Table of Contents

• What is Debio 0123?
• How Does Debio 0123 Work?
• What Conditions Does Debio 0123 Treat?
• Clinical Trials and Research
• Administration and Dosage
• Potential Side Effects
• Conclusion

What is Debio 0123?

Debio 0123 is an investigational drug being developed for the treatment of various advanced solid tumors. It is classified as a highly selective inhibitor of the WEE1 kinase^[1]. The drug is currently being studied in clinical trials to evaluate its safety and effectiveness in treating certain types of cancer.

How Does Debio 0123 Work?

Debio 0123 works by targeting a specific protein in cancer cells called WEE1 kinase. This protein plays a crucial role in regulating the cell cycle, which is the process by which cells grow and divide. By inhibiting WEE1 kinase, Debio 0123 aims to disrupt the cancer cells’ ability to repair DNA damage and divide properly, potentially leading to their death^[1].

What Conditions Does Debio 0123 Treat?

Debio 0123 is being investigated for the treatment of various advanced solid tumors, particularly those with specific genetic characteristics. The clinical trials are focusing on patients with:

• Glioblastoma (GBM): A type of aggressive brain cancer^[1]
• Advanced solid tumors with specific genetic alterations, including:
  • CCNE1 amplification
  • Deleterious mutations in FBXW7
  • Other proprietary gene mutations^[2]
• High-grade serous ovarian, fallopian tube, or primary peritoneal cancer^[2]

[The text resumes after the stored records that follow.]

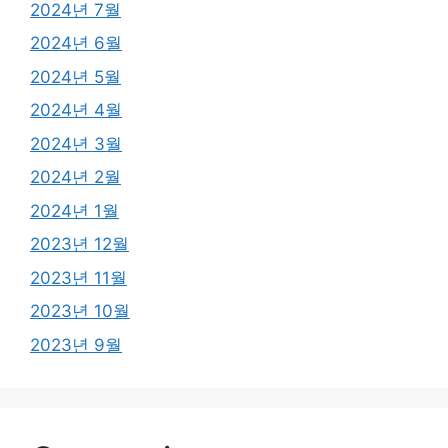
2024년 7월
2024년 6월
2024년 5월
2024년 4월
2024년 3월
2024년 2월
2024년 1월
2023년 12월
2023년 11월
2023년 10월
2023년 9월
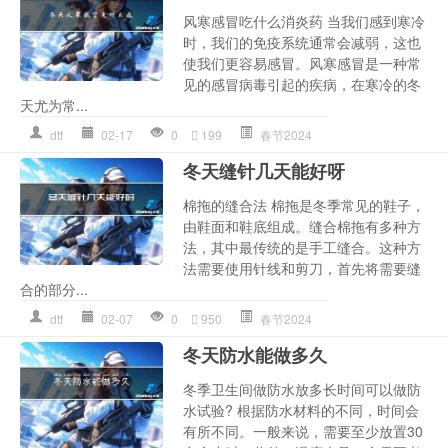
风寒感冒吃什么消炎药 当我们感到寒冷
时，我们的免疫系统通常会减弱，这也
使我们更容易感冒。风寒感冒是一种常
见的感冒病毒引起的疾病，在寒冷的冬
天尤为常...
dtf
02-17
0
199
春节2024
冬天缝针几天能好呀
棉拖的缝合法 棉拖是冬季常见的鞋子，
由鞋面和鞋底组成。缝合棉拖有多种方
法，其中最传统的是手工缝合。这种方
法需要使用针线和剪刀，首先将需要缝
合的部分...
dtf
02-07
0
950
春节2024
冬天防水能做多久
冬季卫生间做防水放多长时间可以做防
水试验? 根据防水材料的不同，时间会
有所不同。一般来说，需要至少放置30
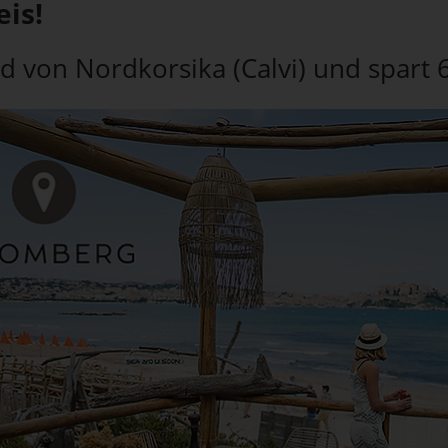
is!
 von Nordkorsika (Calvi) und spart 6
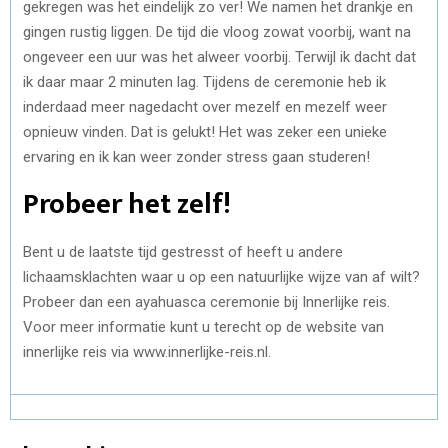
gekregen was het eindelijk zo ver! We namen het drankje en
gingen rustig liggen. De tijd die vloog zowat voorbij, want na
ongeveer een uur was het alweer voorbij. Terwijl ik dacht dat
ik daar maar 2 minuten lag. Tijdens de ceremonie heb ik
inderdaad meer nagedacht over mezelf en mezelf weer
opnieuw vinden. Dat is gelukt! Het was zeker een unieke
ervaring en ik kan weer zonder stress gaan studeren!
Probeer het zelf!
Bent u de laatste tijd gestresst of heeft u andere
lichaamsklachten waar u op een natuurlijke wijze van af wilt?
Probeer dan een ayahuasca ceremonie bij Innerlijke reis.
Voor meer informatie kunt u terecht op de website van
innerlijke reis via www.innerlijke-reis.nl.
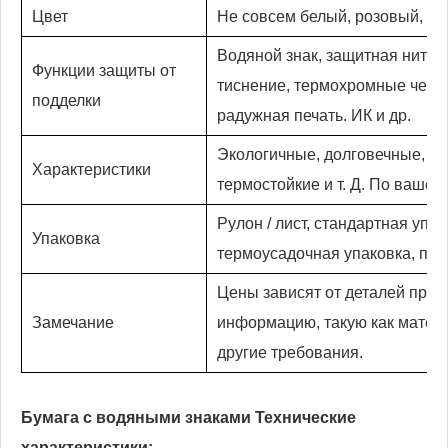
Цвет
Не совсем белый, розовый, же
Водяной знак, защитная нить, 
Функции защиты от
тиснение, термохромные черни
подделки
радужная печать. ИК и др.
Экологичные, долговечные, в
Характеристики
термостойкие и т. Д. По вашему
Рулон / лист, стандартная упа
Упаковка
термоусадочная упаковка, по
Цены зависят от деталей прод
Замечание
информацию, такую ​​как матер
другие требования.
Бумага с водяными знаками Технические
характеристики:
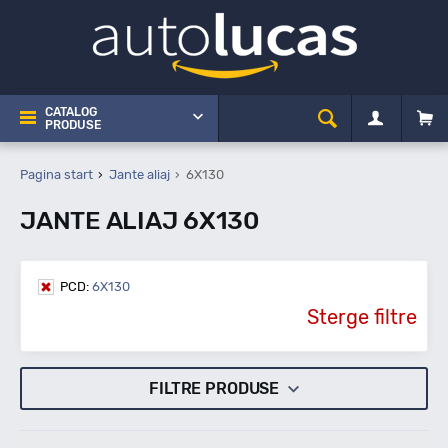
CATALOG
PRODUSE
Pagina start
Jante aliaj
6X130
JANTE ALIAJ 6X130
PCD:
6X130
Sterge filtre
FILTRE PRODUSE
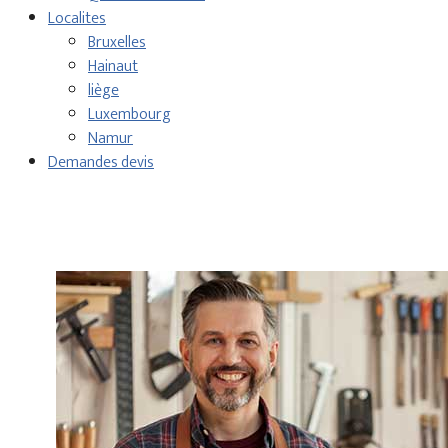
Localites
Bruxelles
Hainaut
liège
Luxembourg
Namur
Demandes devis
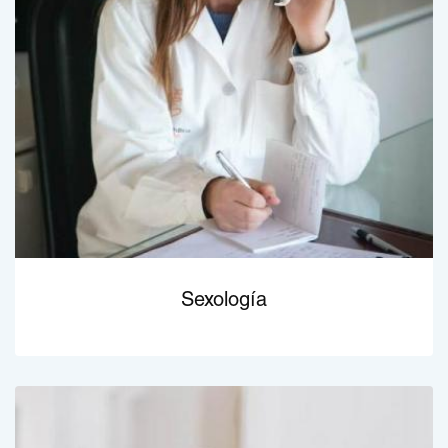
Sexología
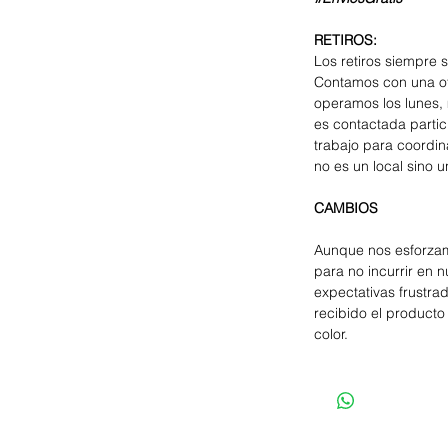
RETIROS:
Los retiros siempre 
Contamos con una of
operamos los lunes, 
es contactada parti
trabajo para coordina
no es un local sino u
CAMBIOS
Aunque nos esforzam
para no incurrir en 
expectativas frustra
recibido el producto 
color.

Clinical Trials and Research

Debio 0123 is currently being studied in several clinical trials:

1. Glioblastoma Study: A phase 1/2 trial is investigating Debio 0123 in combination with temozolomide (TMZ) for patients with recurrent or newly diagnosed glioblastoma^[1]. This study aims to:
   • Determine the safety and tolerability of the combination
   • Find the appropriate dose for further investigation
   • Assess the drug’s effectiveness against glioblastoma
2. Advanced Solid Tumors Study (MYTHIC): A phase 1/1b trial is examining Debio 0123 alone and in combination with other drugs for patients with advanced solid tumors^[2]. This study focuses on:
   • Evaluating the safety and tolerability of Debio 0123
   • Determining the best dose and schedule for treatment
   • Assessing the drug’s effectiveness against various types of solid tumors

Administration and Dosage

Debio 0123 is administered orally in the form of hard capsules^[1][2]. The exact dosage and schedule are still being determined through the ongoing clinical trials. Patients participating in these studies will receive specific instructions from their healthcare providers regarding how and when to take the medication.

Potential Side Effects

As Debio 0123 is still in the investigational stage, the full range of potential side effects is not yet known. The clinical trials are designed to assess the safety profile of the drug and identify any adverse events. Some general side effects that are being monitored include:

• Changes in blood cell counts
• Liver function abnormalities
• Gastrointestinal issues
• Fatigue
• Potential effects on heart rhythm (QT interval prolongation)^[2]

It’s important to note that patients participating in clinical trials are closely monitored for any side effects, and the researchers take necessary precautions to ensure patient safety.

Conclusion

Debio 0123 represents a promising new approach in the treatment of advanced solid tumors, particularly those with specific genetic characteristics. While still in the investigational stage, the ongoing clinical trials aim to establish its safety and efficacy. Patients with eligible conditions who have exhausted standard treatment options may want to discuss with their oncologists whether participating in a clinical trial involving Debio 0123 could be appropriate for their situation.